[WORK TO COMPLETE]:
An exact reproduction of the records is required, with all images left out.

[RECORDS TO PROCESS]:
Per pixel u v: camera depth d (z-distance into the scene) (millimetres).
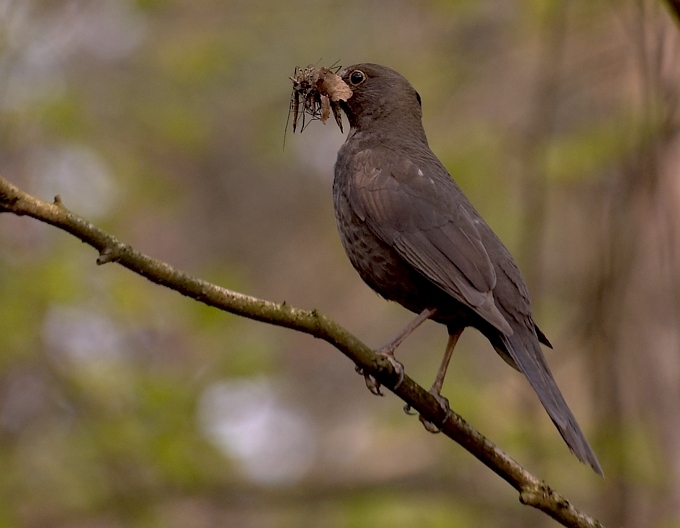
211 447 13031
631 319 13484
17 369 13172
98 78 15750
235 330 14047
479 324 8344
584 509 12633
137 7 15078
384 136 9297
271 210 21531
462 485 13516
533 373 7660
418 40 17109
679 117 12000
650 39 11430
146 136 15531
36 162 14375
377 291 8875
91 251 13570
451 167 14836
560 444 12500
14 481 12445
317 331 6770
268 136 17406
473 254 8266
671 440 13492
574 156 12734
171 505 13961
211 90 16797
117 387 12812
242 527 16516
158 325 13391
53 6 14359
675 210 13781
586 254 13875
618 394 11977
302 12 17031
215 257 21375
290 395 19375
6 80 13508
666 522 12539
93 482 12680
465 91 16281
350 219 8781
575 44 14773
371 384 7574
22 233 13156
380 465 17203
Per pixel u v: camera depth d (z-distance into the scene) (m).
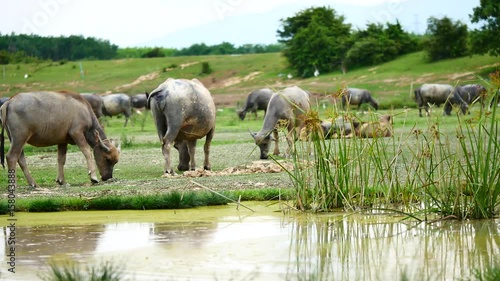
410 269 11.66
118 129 57.12
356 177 17.91
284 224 16.02
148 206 18.48
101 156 24.25
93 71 131.38
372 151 18.03
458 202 16.11
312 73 112.12
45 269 11.91
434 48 104.50
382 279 11.05
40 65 133.50
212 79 122.19
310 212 17.56
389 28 114.88
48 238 14.62
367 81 97.25
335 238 14.38
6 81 118.19
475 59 100.44
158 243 13.99
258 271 11.63
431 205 17.39
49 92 23.36
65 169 28.44
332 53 113.25
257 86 111.06
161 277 11.23
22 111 22.56
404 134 36.91
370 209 17.41
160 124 25.66
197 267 11.93
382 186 18.42
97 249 13.52
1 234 15.20
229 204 19.03
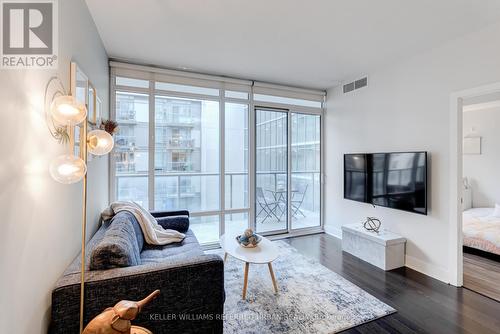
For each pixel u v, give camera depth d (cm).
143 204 337
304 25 236
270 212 430
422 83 290
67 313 127
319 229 455
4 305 93
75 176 112
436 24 231
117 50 289
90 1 199
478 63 240
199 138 372
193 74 352
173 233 264
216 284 158
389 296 238
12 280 98
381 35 253
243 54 301
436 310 216
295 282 262
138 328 120
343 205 409
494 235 327
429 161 282
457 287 255
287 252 350
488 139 493
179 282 148
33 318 114
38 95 120
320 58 311
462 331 190
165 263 152
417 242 295
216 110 381
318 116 456
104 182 287
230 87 381
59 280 134
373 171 342
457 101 258
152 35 255
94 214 231
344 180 393
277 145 430
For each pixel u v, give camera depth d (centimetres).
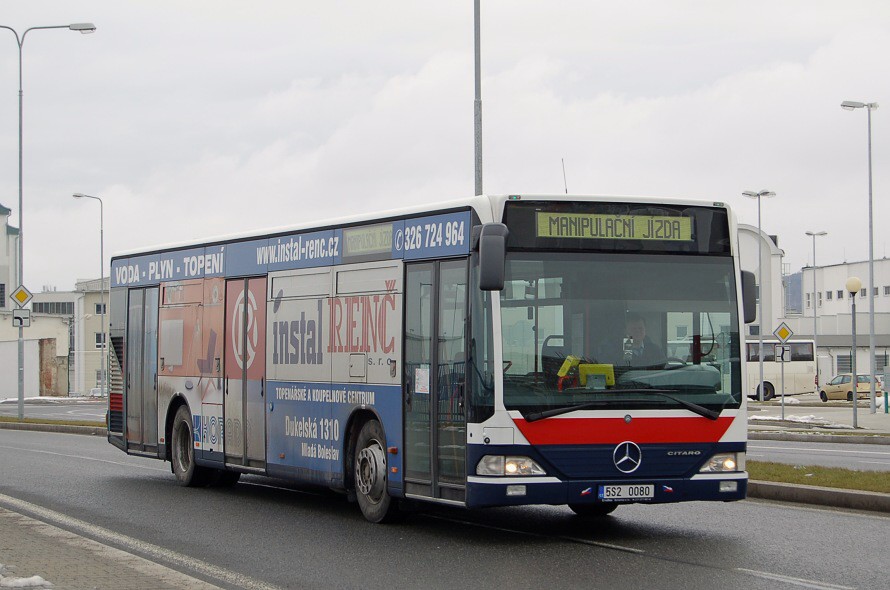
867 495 1439
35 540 1169
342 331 1425
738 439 1206
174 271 1884
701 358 1205
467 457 1169
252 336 1639
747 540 1209
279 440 1560
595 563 1078
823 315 10406
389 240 1346
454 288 1224
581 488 1153
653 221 1214
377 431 1361
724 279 1228
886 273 10600
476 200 1204
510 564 1079
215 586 929
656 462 1175
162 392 1909
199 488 1827
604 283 1189
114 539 1277
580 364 1170
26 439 3186
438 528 1330
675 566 1056
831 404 5941
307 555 1152
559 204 1190
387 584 992
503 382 1151
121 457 2486
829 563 1063
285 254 1566
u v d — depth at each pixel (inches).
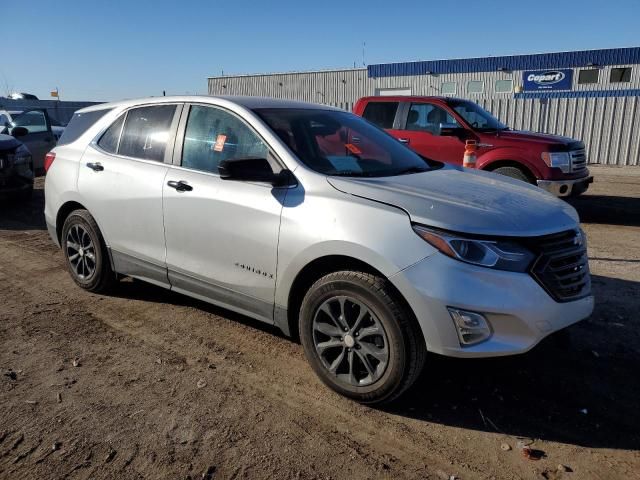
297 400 132.0
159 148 174.2
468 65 929.5
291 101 178.2
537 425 123.3
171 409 127.0
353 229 124.5
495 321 115.4
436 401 132.6
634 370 147.5
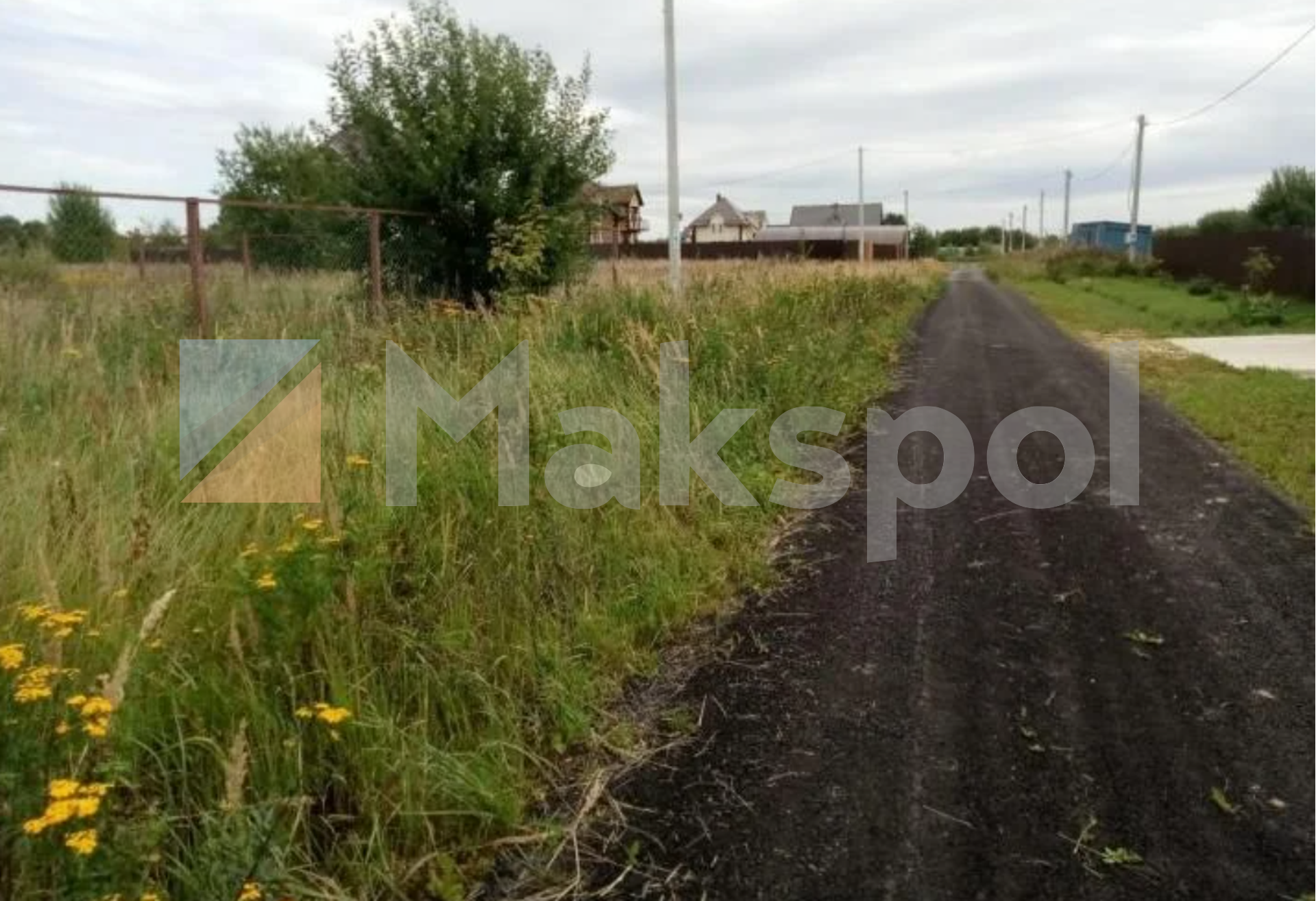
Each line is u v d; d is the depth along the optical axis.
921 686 3.49
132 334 6.85
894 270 26.94
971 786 2.86
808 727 3.23
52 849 1.93
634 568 4.29
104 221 13.32
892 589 4.41
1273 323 16.98
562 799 2.86
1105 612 4.11
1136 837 2.61
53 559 3.03
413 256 10.48
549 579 3.96
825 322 11.65
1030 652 3.75
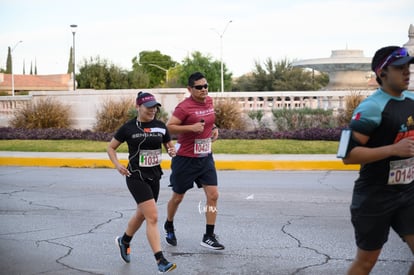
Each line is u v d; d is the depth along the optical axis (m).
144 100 6.17
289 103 23.66
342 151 4.29
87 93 23.92
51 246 7.39
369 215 4.39
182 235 7.90
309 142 18.48
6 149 18.34
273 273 6.17
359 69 32.88
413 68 19.97
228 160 15.02
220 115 22.06
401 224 4.39
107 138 20.81
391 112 4.25
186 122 7.02
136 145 6.17
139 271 6.33
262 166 14.82
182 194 7.19
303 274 6.12
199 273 6.21
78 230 8.27
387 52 4.27
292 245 7.30
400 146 4.11
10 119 25.19
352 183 12.33
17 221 8.89
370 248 4.46
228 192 11.31
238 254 6.93
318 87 55.62
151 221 6.13
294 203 10.11
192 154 7.03
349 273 4.57
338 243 7.37
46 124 23.66
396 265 6.34
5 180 13.22
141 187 6.18
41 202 10.48
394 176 4.30
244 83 58.25
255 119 22.55
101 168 15.45
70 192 11.53
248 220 8.79
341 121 21.67
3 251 7.16
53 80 80.12
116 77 56.12
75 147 18.48
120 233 8.08
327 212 9.32
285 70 56.66
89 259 6.79
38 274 6.21
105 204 10.24
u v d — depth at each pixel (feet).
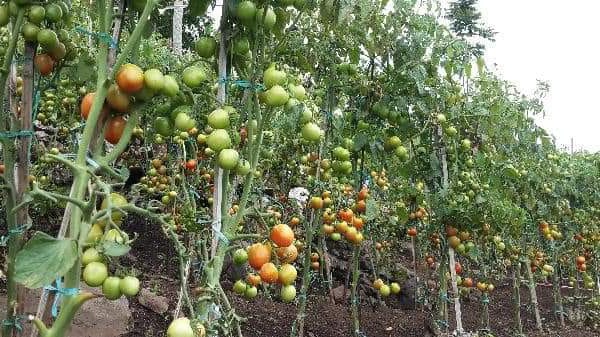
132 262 18.84
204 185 14.32
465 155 15.16
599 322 21.81
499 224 14.61
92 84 7.89
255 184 13.92
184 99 6.21
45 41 6.30
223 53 6.68
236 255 6.98
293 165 16.81
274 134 12.96
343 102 15.62
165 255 20.29
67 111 14.73
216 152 6.37
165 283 17.35
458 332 14.47
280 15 7.08
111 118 5.45
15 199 6.44
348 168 12.79
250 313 16.74
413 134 13.83
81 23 11.65
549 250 22.48
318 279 20.04
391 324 18.22
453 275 14.55
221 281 18.65
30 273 4.25
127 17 6.48
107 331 13.07
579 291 25.95
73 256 4.37
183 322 5.18
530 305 22.86
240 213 6.55
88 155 5.43
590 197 23.06
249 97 6.57
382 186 15.26
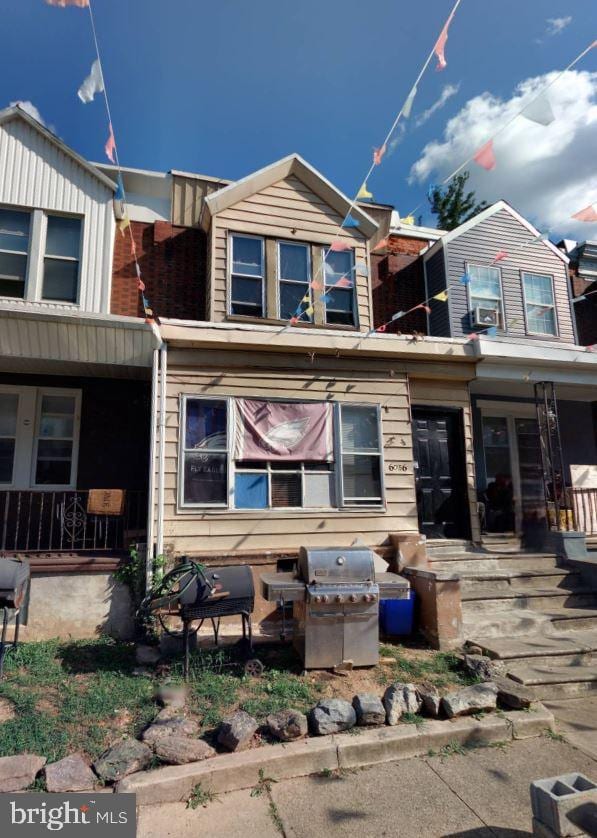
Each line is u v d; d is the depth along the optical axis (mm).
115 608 6484
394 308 10844
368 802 3523
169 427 7246
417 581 6617
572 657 5867
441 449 9000
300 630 5504
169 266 9211
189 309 9156
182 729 4031
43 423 8461
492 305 10805
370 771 3900
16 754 3744
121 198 6066
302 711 4469
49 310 6676
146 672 5133
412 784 3734
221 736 3928
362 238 9609
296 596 5223
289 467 7723
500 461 10820
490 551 8516
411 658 5738
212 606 5207
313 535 7551
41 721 4137
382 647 6047
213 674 5094
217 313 8547
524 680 5285
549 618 6707
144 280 9055
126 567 6531
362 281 9414
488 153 4609
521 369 9062
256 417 7637
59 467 8391
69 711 4320
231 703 4574
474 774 3867
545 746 4285
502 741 4344
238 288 8828
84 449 8391
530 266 11258
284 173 9336
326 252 9359
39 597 6344
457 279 10664
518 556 8086
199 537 7086
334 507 7773
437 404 8852
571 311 11414
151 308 8953
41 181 8359
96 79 4188
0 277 8031
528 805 3494
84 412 8500
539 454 11102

[ANSWER TO THIS TASK]:
Per pixel u v: camera depth d (z-distance into the scene) (millimetres).
211 447 13031
631 319 13484
17 369 13172
98 78 15750
235 330 14047
479 324 8344
584 509 12633
137 7 15078
384 136 9297
271 210 21531
462 485 13516
533 373 7660
418 40 17109
679 117 12000
650 39 11430
146 136 15531
36 162 14375
377 291 8875
91 251 13570
451 167 14836
560 444 12500
14 481 12445
317 331 6770
268 136 17406
473 254 8266
671 440 13492
574 156 12734
171 505 13961
211 90 16797
117 387 12812
242 527 16516
158 325 13391
53 6 14359
675 210 13781
586 254 13875
618 394 11977
302 12 17031
215 257 21375
290 395 19375
6 80 13508
666 522 12539
93 482 12680
465 91 16281
350 219 8781
575 44 14773
371 384 7574
22 233 13156
380 465 17203
Per pixel u v: camera depth d (z-distance into the scene) (m).
410 269 11.66
118 129 57.12
356 177 17.91
284 224 16.02
148 206 18.48
101 156 24.25
93 71 131.38
372 151 18.03
458 202 16.11
312 73 112.12
45 269 11.91
434 48 104.50
382 279 11.05
40 65 133.50
212 79 122.19
310 212 17.56
389 28 114.88
48 238 14.62
367 81 97.25
335 238 14.38
6 81 118.19
475 59 100.44
158 243 13.99
258 271 11.63
431 205 17.39
49 92 23.36
65 169 28.44
332 53 113.25
257 86 111.06
161 277 11.23
22 111 22.56
404 134 36.91
370 209 17.41
160 124 25.66
197 267 11.93
382 186 18.42
97 249 13.52
1 234 15.20
229 204 19.03
For each pixel u v, give camera depth d (cm).
143 204 337
304 25 236
270 212 430
422 83 290
67 313 127
319 229 455
4 305 93
75 176 112
436 24 231
117 50 289
90 1 199
478 63 240
199 138 372
193 74 352
173 233 264
216 284 158
389 296 238
12 280 98
381 35 253
243 54 301
436 310 216
295 282 262
138 328 120
343 205 409
494 235 327
429 161 282
457 287 255
287 252 350
488 139 493
179 282 148
33 318 114
38 95 120
320 58 311
462 331 190
165 263 152
417 242 295
216 110 381
318 116 456
104 182 287
230 87 381
59 280 134
373 171 342
457 101 258
152 35 255
94 214 231
344 180 393
277 145 430
For each pixel u v, give camera depth d (centimetres).
867 495 1439
35 540 1169
342 331 1425
738 439 1206
174 271 1884
701 358 1205
467 457 1169
252 336 1639
747 540 1209
279 440 1560
595 563 1078
823 315 10406
389 240 1346
454 288 1224
581 488 1153
653 221 1214
377 431 1361
724 279 1228
886 273 10600
476 200 1204
510 564 1079
215 586 929
656 462 1175
162 392 1909
199 488 1827
604 283 1189
114 539 1277
580 364 1170
26 439 3186
438 528 1330
675 566 1056
831 404 5941
307 555 1152
559 204 1190
387 584 992
503 382 1151
121 457 2486
829 563 1063
285 254 1566
u v d — depth at each pixel (inches).
297 400 132.0
159 148 174.2
468 65 929.5
291 101 178.2
537 425 123.3
171 409 127.0
353 229 124.5
495 321 115.4
436 401 132.6
634 370 147.5
Each line is u v d; d is the depth along the optical axis.
921 686 3.49
132 334 6.85
894 270 26.94
971 786 2.86
808 727 3.23
52 849 1.93
634 568 4.29
104 221 13.32
892 589 4.41
1273 323 16.98
562 799 2.86
1105 612 4.11
1136 837 2.61
53 559 3.03
413 256 10.48
549 579 3.96
825 322 11.65
1030 652 3.75
Each line is u v d; d is the depth along the optical axis (m).
144 100 6.17
289 103 23.66
342 151 4.29
87 93 23.92
51 246 7.39
369 215 4.39
182 235 7.90
309 142 18.48
6 149 18.34
273 273 6.17
359 69 32.88
413 68 19.97
228 160 15.02
220 115 22.06
401 224 4.39
107 138 20.81
391 112 4.25
186 122 7.02
136 145 6.17
139 271 6.33
262 166 14.82
182 194 7.19
303 274 6.12
199 273 6.21
78 230 8.27
387 52 4.27
292 245 7.30
400 146 4.11
10 119 25.19
352 183 12.33
17 221 8.89
370 248 4.46
228 192 11.31
238 254 6.93
318 87 55.62
151 221 6.13
294 203 10.11
192 154 7.03
349 273 4.57
338 243 7.37
46 124 23.66
396 265 6.34
5 180 13.22
141 187 6.18
41 202 10.48
394 176 4.30
244 83 58.25
255 119 22.55
101 168 15.45
70 192 11.53
248 220 8.79
341 121 21.67
3 251 7.16
53 80 80.12
116 77 56.12
75 147 18.48
120 233 8.08
327 212 9.32
285 70 56.66
89 259 6.79
38 274 6.21
105 204 10.24
u v d — depth at each pixel (feet).
132 262 18.84
204 185 14.32
465 155 15.16
599 322 21.81
499 224 14.61
92 84 7.89
255 184 13.92
184 99 6.21
45 41 6.30
223 53 6.68
236 255 6.98
293 165 16.81
274 134 12.96
343 102 15.62
165 255 20.29
67 111 14.73
216 152 6.37
165 283 17.35
458 332 14.47
280 15 7.08
111 118 5.45
15 199 6.44
348 168 12.79
250 313 16.74
413 134 13.83
81 23 11.65
549 250 22.48
318 279 20.04
391 324 18.22
453 275 14.55
221 281 18.65
30 273 4.25
127 17 6.48
107 331 13.07
579 291 25.95
73 256 4.37
183 322 5.18
530 305 22.86
240 213 6.55
88 155 5.43
590 197 23.06
249 97 6.57
382 186 15.26
Each line is u v d; d is the depth along the optical axis (mm).
115 608 6484
394 308 10844
368 802 3523
169 427 7246
417 581 6617
572 657 5867
441 449 9000
300 630 5504
169 266 9211
189 309 9156
182 729 4031
43 423 8461
492 305 10805
370 771 3900
16 754 3744
121 198 6066
302 711 4469
49 310 6676
146 672 5133
412 784 3734
221 736 3928
362 238 9609
296 596 5223
289 467 7723
500 461 10820
490 551 8516
411 658 5738
212 606 5207
313 535 7551
41 721 4137
382 647 6047
213 674 5094
217 313 8547
524 680 5285
549 618 6707
144 280 9055
126 567 6531
362 281 9414
488 153 4609
521 369 9062
256 417 7637
59 467 8391
69 711 4320
231 703 4574
474 774 3867
545 746 4285
502 741 4344
238 288 8828
84 449 8391
530 266 11258
284 173 9336
326 252 9359
39 597 6344
457 279 10664
518 556 8086
199 537 7086
334 507 7773
437 404 8852
571 311 11414
151 308 8953
41 181 8359
96 79 4188
0 277 8031
528 805 3494
84 412 8500
539 454 11102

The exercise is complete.